Być może dałoby się stworzyć warunki do dalszej deeskalacji konfliktu po zawarciu rozejmu. Taką nadzieję można mieć zawsze, a na pewno można mieć nadzieję, że zawarcie rozejmu mogłoby przynajmniej na jakiś czas powstrzymać gwałty, morderstwa, zniszczenia. Być może słusznym byłoby dać Rosjanom szansę na poprawę, na odstąpienie od destrukcji, na odstąpienie od zezwierzęcenia. Może nauczyliby się humanitarnych wartości, a ich resocjalizacja nastąpiłaby, gdyby dotarły do nich informacje o gwałtach i okropnościach wojny przez nich wywołanej. Trochę tylko szkoda, że tych humanitarnych wartości stworzonych wartości nie odnaleźli w prawosławnym nurcie chrześcijaństwa (może lepiej byłoby powiedzieć w moskiewskim, prawosławnym).

Reklama

A może po prostu dajmy też sobie szansę na robienie interesów. Przecież wraz z nimi powinien następować transfer kultury i cywilizacji. Jak dowodzi historia, transfer „cywilizacji” na bagnetach zazwyczaj bywa nieskuteczny, może uda się sprzedając nowoczesne technologie? Zatem rozejm, a po nim rozmowy, kultura, wiedza.

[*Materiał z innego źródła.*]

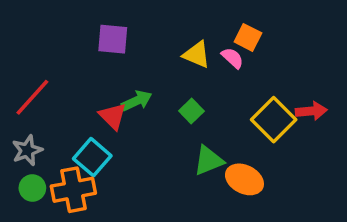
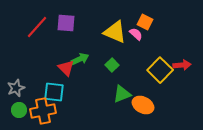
yellow triangle: (197, 55) -> (115, 32), size x1.4
red line: (32, 97) -> (37, 27), moved
cyan square: (92, 157) -> (54, 92), turned -35

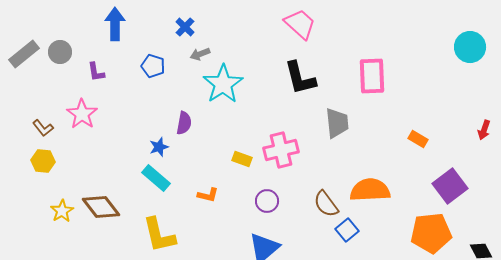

Taka jest Wasza propozycja. Trzeba tylko dać Rosjanom szansę. Dotknęło ich tyle nieszczęść, zewnętrznych i wewnętrznych. Są niemal jak ginący gatunek. Niech cieszą się i mają namacalny rezultat sukcesu wojennego, niech trochę będą więksi terytorialnie, niech kontrolują Morze Czarne. Tylko co z Ukraińcami? Gdzie mają żyć i mieszkać, na szczęście Rosjanie nie zdążyli ich wszystkich wymordować.

Ale Wasze propozycje zdają się być ciekawe. O rozejmie mówicie Wy, o rozejmie mówi rzecznik Kremla - Pieskow. Wy o oddaniu ziemi, Pieskow o kapitulacji. Myślę sobie, że kieruje Wami bardzo humanitarna postawa i skłonni jesteście w tym okrutnym świecie zrobić wiele, aby nastał pokój. Tak bardzo nam wszystkim potrzebny. Tak bardzo potrzebny Ukrainie.

Mam propozycję, wzruszyła mnie Wasza skłonność do kompromisów, do poszukiwania pokoju, poszukiwania go za wartości, którymi nie dysponujecie. Wasza skłonność do dzielenia się Państwem skłania mnie do zaproponowania, aby w ramach tego sugerowanego rozejmu, pokoju, Niemcy oddałyby Ukrainie część swojego terytorium, niech będzie Meklemburgia – Pomorze Przednie. Tak wiem, to znacznie mniejsza powierzchnia niż zajęte przez barbarzyńskiego agresora ukraińskie ziemie, ale trudno. Niech Ukraińcy, których Rosjanie mordują i gwałcą, których okradają z majątku i próbują okraść z terytorium ich Państwa mają gdzie się przeprowadzić, niech częścią Ukrainy stanie się właśnie Meklemburgia. Chyba w imię pokoju, wy intelektualiści niemieccy możecie to zrobić? W imię humanitarnych wartości oddacie swoje Państwo?

Już sam nie wiem, czy my wszyscy żartujemy, czy tylko straciliśmy poczucie rzeczywistości.